Indeed, the election results repudiated much
of the major media, nearly all of which backed the losing slate.
Each of the Los Angeles Times' endorsements for mayor, city
attorney, community college board and two of five City Council
seats were defeated. In contrast, all of the San Fernando Valley
based Daily News' endorsements--and those of this paper--ultimately
won.
Prior to the election, the ultra-left Nation,
citing support from the city's "tony West Side," Gov. Gray Davis,
the state Democratic Party and a who's-who of liberal special
interests such as the Sierra Club and the National Organization
of Women, hailed Villaraigosa as the "most progressive" candidate
in city history.
"This is the most important L.A. coalition
in 40 years," gushed Loyola Marymount's Fernando Guerra, director
of the Center for the Study of Los Angeles. "For the first time,
we have an electoral coalition in tune not only with the electorate,
but also with the whole city itself."
Well, no.

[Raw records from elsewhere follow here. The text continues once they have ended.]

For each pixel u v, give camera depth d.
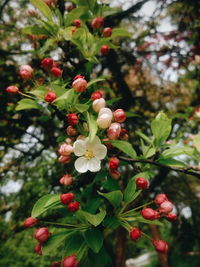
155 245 0.23
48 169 0.59
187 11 0.64
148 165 0.28
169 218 0.23
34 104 0.25
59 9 0.33
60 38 0.29
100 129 0.24
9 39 0.57
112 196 0.23
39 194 0.57
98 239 0.22
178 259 1.25
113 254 0.83
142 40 0.64
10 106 0.56
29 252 0.72
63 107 0.24
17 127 0.59
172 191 0.72
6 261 0.70
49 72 0.28
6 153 0.64
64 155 0.24
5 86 0.53
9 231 0.62
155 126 0.27
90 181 0.30
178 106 0.73
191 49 0.66
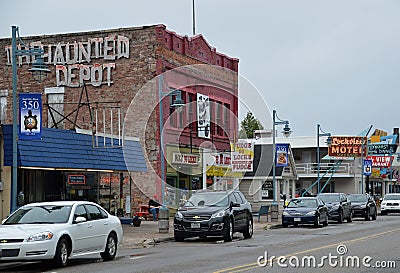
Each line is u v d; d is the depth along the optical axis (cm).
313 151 7450
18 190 2839
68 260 1805
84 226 1792
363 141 6322
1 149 2630
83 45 3881
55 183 3066
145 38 3772
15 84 2181
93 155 3033
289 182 6012
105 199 3406
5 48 3962
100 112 3803
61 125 3850
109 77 3812
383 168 7512
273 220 3962
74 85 3866
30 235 1638
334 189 7212
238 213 2677
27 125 2195
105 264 1791
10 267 1744
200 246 2381
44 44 3934
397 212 5469
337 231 3158
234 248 2256
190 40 4066
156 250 2233
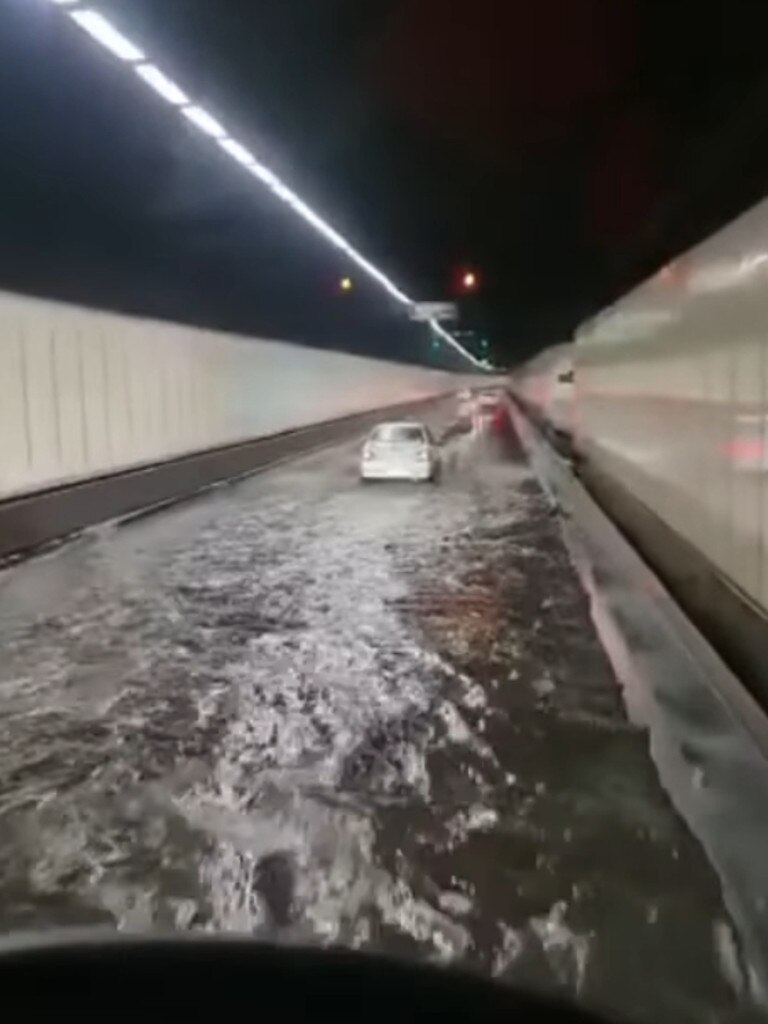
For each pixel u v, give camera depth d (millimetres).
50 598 11422
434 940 3957
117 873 4633
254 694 7582
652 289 13484
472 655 8688
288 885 4480
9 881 4559
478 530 16938
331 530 17125
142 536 16609
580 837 4934
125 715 7098
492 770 5902
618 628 9117
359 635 9492
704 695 5840
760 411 7074
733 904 4137
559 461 23266
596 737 6477
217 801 5488
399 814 5266
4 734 6691
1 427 14898
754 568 7121
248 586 12086
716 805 4727
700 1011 3439
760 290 7070
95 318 18422
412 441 26141
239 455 28312
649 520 13422
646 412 14133
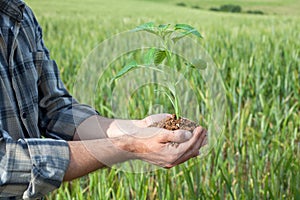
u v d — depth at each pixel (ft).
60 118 5.99
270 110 12.44
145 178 8.21
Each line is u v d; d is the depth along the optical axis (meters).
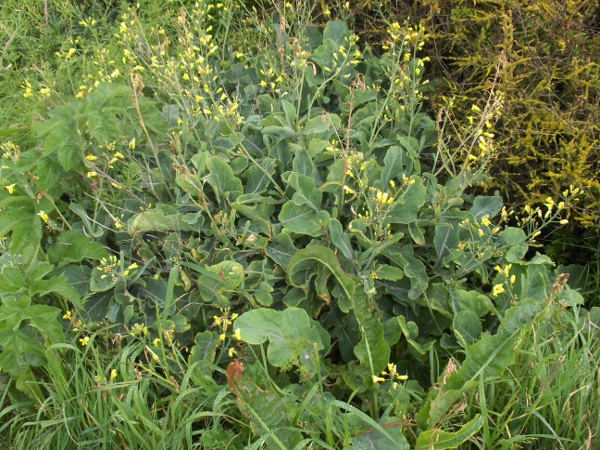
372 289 2.74
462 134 3.74
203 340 2.78
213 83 4.09
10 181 3.01
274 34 4.43
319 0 4.50
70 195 3.24
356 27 4.57
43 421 2.54
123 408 2.36
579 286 3.46
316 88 3.91
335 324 2.99
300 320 2.64
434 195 3.17
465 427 2.26
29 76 4.23
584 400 2.43
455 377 2.45
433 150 3.86
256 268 2.88
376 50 4.50
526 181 3.61
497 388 2.57
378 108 3.71
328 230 3.01
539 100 3.57
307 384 2.68
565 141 3.31
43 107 3.27
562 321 2.84
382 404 2.62
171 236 2.93
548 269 3.33
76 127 2.78
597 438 2.45
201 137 3.42
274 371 2.81
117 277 2.83
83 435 2.58
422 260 3.18
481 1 3.66
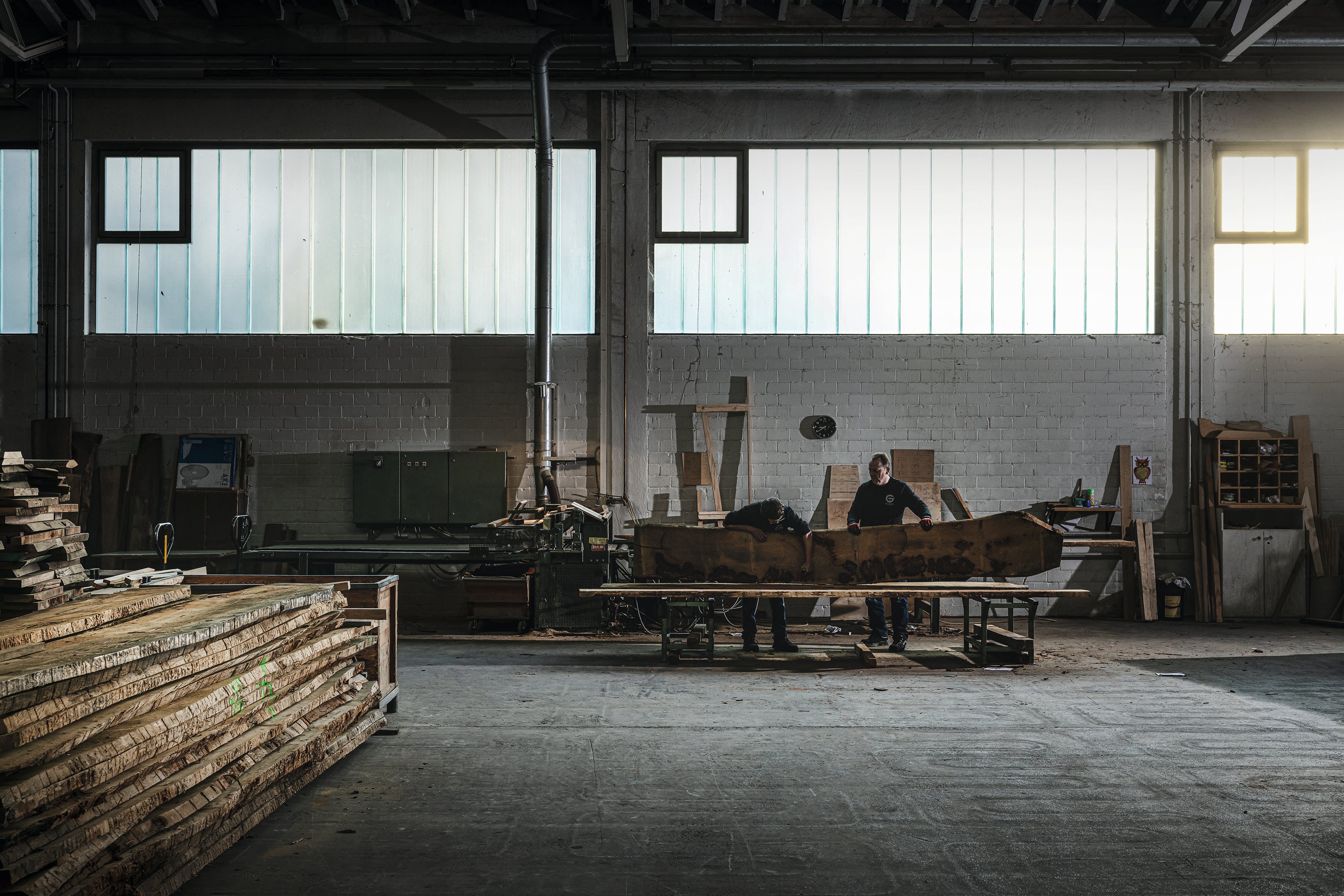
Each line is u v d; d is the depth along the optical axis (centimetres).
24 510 318
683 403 842
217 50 833
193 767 268
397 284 846
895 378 844
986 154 853
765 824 311
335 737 367
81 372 827
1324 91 837
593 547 743
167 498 823
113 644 251
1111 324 843
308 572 772
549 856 283
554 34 786
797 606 812
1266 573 820
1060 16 840
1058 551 598
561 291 848
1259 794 342
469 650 655
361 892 257
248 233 842
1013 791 345
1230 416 846
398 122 834
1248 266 848
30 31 824
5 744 200
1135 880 267
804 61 827
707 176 852
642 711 471
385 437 839
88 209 834
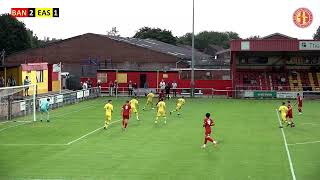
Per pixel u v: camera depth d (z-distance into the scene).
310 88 67.44
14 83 56.16
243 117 41.44
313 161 23.02
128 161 23.08
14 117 41.22
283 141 28.77
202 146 26.95
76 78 70.75
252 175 20.23
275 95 63.00
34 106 39.69
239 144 27.73
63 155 24.59
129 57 87.81
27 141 28.95
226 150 25.84
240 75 70.06
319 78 69.31
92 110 47.59
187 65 93.25
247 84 68.50
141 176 20.14
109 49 88.31
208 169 21.38
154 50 87.19
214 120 39.28
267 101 58.94
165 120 37.53
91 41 88.56
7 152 25.53
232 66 65.50
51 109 48.59
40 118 40.84
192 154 24.77
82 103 55.56
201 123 37.22
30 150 26.03
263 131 33.03
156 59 87.12
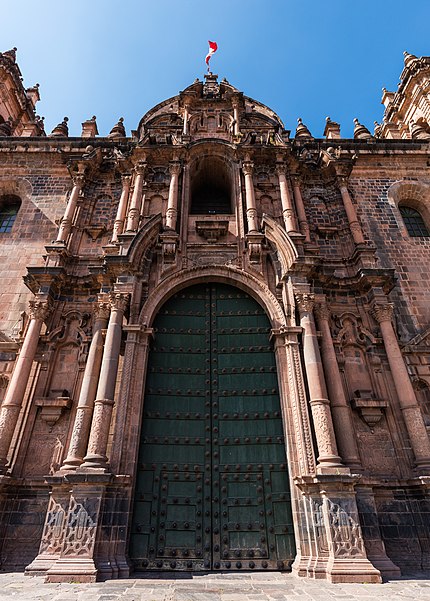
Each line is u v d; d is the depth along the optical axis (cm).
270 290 1399
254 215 1564
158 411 1234
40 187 1928
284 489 1109
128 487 1034
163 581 871
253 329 1392
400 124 2980
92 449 1052
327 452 1046
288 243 1400
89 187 1859
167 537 1042
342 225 1720
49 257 1531
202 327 1411
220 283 1487
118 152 1878
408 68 2845
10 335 1482
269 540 1041
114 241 1560
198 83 2097
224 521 1069
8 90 2939
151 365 1314
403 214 1947
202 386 1291
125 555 962
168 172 1777
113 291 1323
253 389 1278
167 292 1402
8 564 1034
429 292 1609
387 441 1228
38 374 1309
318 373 1172
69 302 1462
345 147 2034
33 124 2892
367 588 804
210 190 1952
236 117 1945
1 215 1930
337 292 1500
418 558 1055
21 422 1221
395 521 1111
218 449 1177
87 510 954
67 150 1980
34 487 1137
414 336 1497
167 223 1539
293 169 1814
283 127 2053
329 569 888
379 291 1441
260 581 875
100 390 1140
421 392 1374
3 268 1661
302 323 1276
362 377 1336
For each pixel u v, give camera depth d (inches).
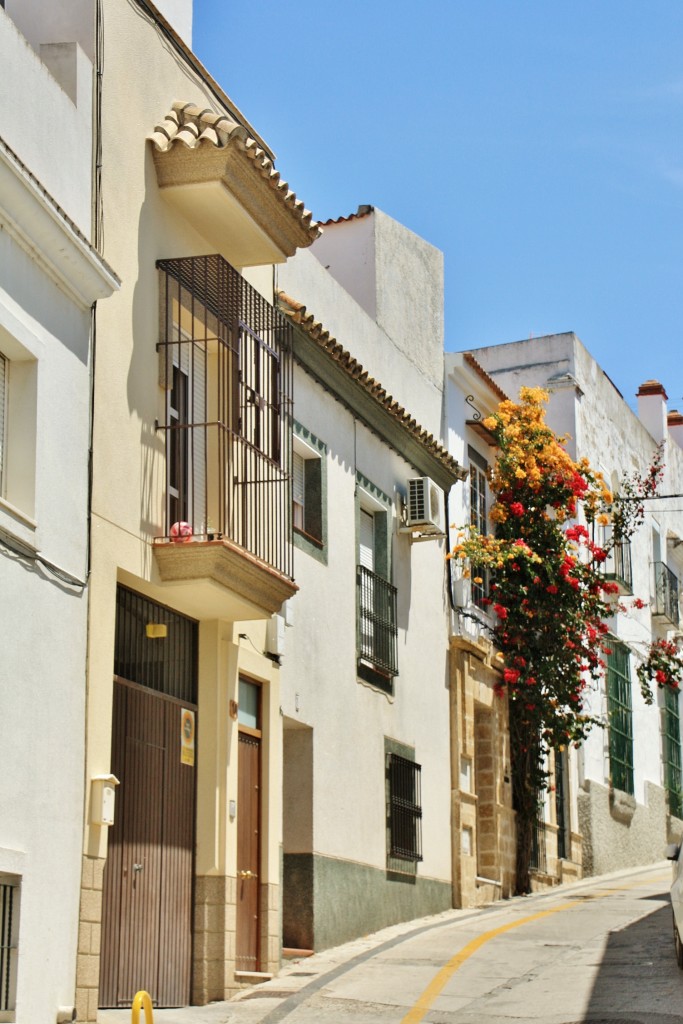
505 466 928.3
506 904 824.9
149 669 496.1
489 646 893.2
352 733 689.6
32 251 416.5
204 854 515.2
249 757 570.6
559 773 1022.4
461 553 856.3
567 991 501.0
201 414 534.3
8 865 383.2
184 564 482.9
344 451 713.0
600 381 1224.8
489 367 1173.1
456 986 520.7
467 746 844.0
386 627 741.9
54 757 414.0
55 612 420.5
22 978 388.2
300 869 629.6
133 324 484.4
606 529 1187.9
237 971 527.2
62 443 432.1
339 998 501.7
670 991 487.5
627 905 780.0
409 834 746.2
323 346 667.4
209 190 513.0
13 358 418.6
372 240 831.7
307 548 657.0
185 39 607.2
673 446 1477.6
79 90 461.7
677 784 1337.4
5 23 417.4
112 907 457.7
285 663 619.8
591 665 916.6
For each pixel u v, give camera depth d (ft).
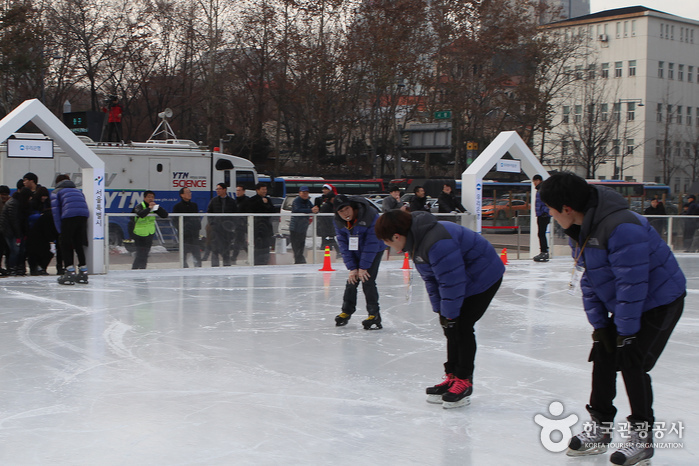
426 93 146.30
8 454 12.83
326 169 157.38
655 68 237.66
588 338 24.17
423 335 24.50
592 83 181.16
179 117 167.32
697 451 13.20
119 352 21.44
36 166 67.15
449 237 14.96
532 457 12.80
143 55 155.43
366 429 14.37
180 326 25.81
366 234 24.45
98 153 69.72
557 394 17.10
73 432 14.08
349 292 25.90
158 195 72.95
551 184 12.05
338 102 139.13
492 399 16.63
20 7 96.37
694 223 62.44
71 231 36.73
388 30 129.29
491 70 145.28
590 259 12.02
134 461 12.50
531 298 34.12
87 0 147.74
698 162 226.38
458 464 12.44
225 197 48.55
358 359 20.74
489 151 52.31
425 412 15.57
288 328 25.67
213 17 138.00
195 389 17.37
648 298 11.92
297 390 17.33
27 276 40.73
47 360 20.34
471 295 15.58
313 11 131.34
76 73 153.89
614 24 242.17
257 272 44.75
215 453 12.92
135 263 43.52
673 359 21.18
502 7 144.77
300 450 13.10
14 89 122.52
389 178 154.51
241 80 148.56
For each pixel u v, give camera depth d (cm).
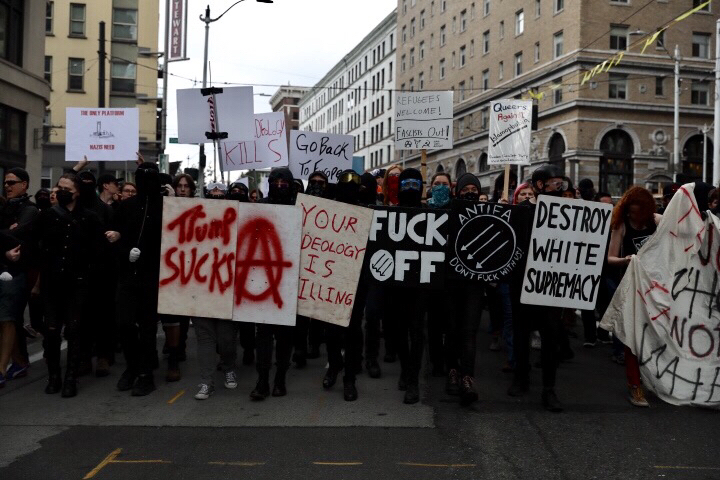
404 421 537
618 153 3725
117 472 430
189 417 549
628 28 3722
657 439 495
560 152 3900
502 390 639
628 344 593
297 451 468
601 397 614
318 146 1072
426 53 6016
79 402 595
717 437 500
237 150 1089
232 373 647
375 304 696
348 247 586
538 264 577
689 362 586
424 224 580
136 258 605
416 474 427
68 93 3275
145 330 620
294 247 591
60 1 3266
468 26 5162
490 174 4725
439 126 1070
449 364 623
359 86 8019
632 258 602
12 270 642
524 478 421
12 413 561
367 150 7700
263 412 563
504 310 717
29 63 1838
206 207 598
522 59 4347
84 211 629
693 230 595
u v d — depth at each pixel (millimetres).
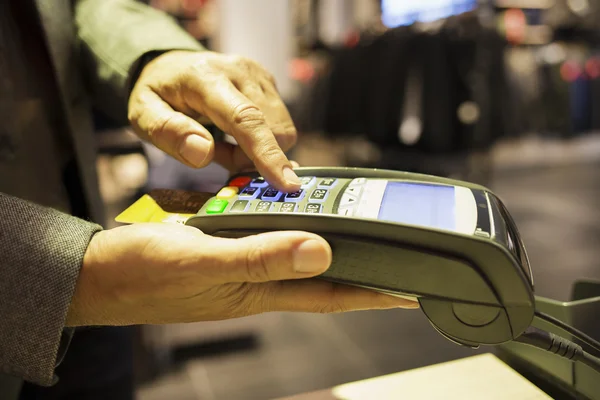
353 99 2146
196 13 1936
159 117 421
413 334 1120
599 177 2443
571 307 384
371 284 317
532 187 2311
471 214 314
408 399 423
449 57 1737
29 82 527
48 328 314
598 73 3109
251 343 1141
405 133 1812
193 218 354
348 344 1106
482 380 442
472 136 1776
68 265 310
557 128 2918
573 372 388
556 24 2895
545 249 1492
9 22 508
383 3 2242
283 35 1347
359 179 386
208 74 430
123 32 528
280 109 480
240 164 486
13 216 321
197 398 958
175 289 307
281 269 287
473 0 1895
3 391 439
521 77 2621
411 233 296
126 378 635
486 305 294
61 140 571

Despite channeling hundreds of
thousands of dollars from Broad, Burkle, Saban and other multimillionaires
into Villaraigosa's campaign, an effort even the Times reported
as possibly circumventing city election finance laws, the Democratic
elite exhibited its profound misunderstanding of even left-leaning
Los Angeles. As their election prospects dimmed, moreover, they
resorted to smearing a Liberal stalwart like Hahn as a small-minded
bigot, mischaracterizing adverse polls as "too close to call"
or ignoring Villaraigosa's checkered past, tactics that alienated
even the city's bedrock-Democrat African-American constituency.
The city attorney contest best illuminates
the gap between elite ambitions and political realities. Unlike
Villaraigosa, who four times failed (and has yet to pass) the
state bar and accomplished little outside of politics, candidate
Delgadillo brought sterling credentials before the electorate.
A native of East Los Angeles, he gained admission to Harvard,
earned a law degree from Columbia University, and worked for
one of the city's premier law firms, O'Melveny & Myers. At the
very depths of the 1990s' recession, a time Los Angeles was
widely perceived as one of the worst communities in the world,
he agreed to join the city's seemingly quixotic business development
team and later became Deputy Mayor.
Incredibly enough, Los Angeles' media and
political elites by and large opted against a Latino candidate
with such a proven record of real-world and educational achievement
in favor of Feuer, a Westside City Council member. Like Delgadillo,
Feuer also went to Harvard. But instead of working to boost
the region's sagging economy during especially critical times,
or even thinking about creating jobs for the city's poor, he
focused on the "problem" of billboard blight. Married to the
head of the local Natural Resources Defense Council chapter,
Feuer made prosecuting environmental crimes a top campaign priority
despite the region's already tough air, water and soil regulations.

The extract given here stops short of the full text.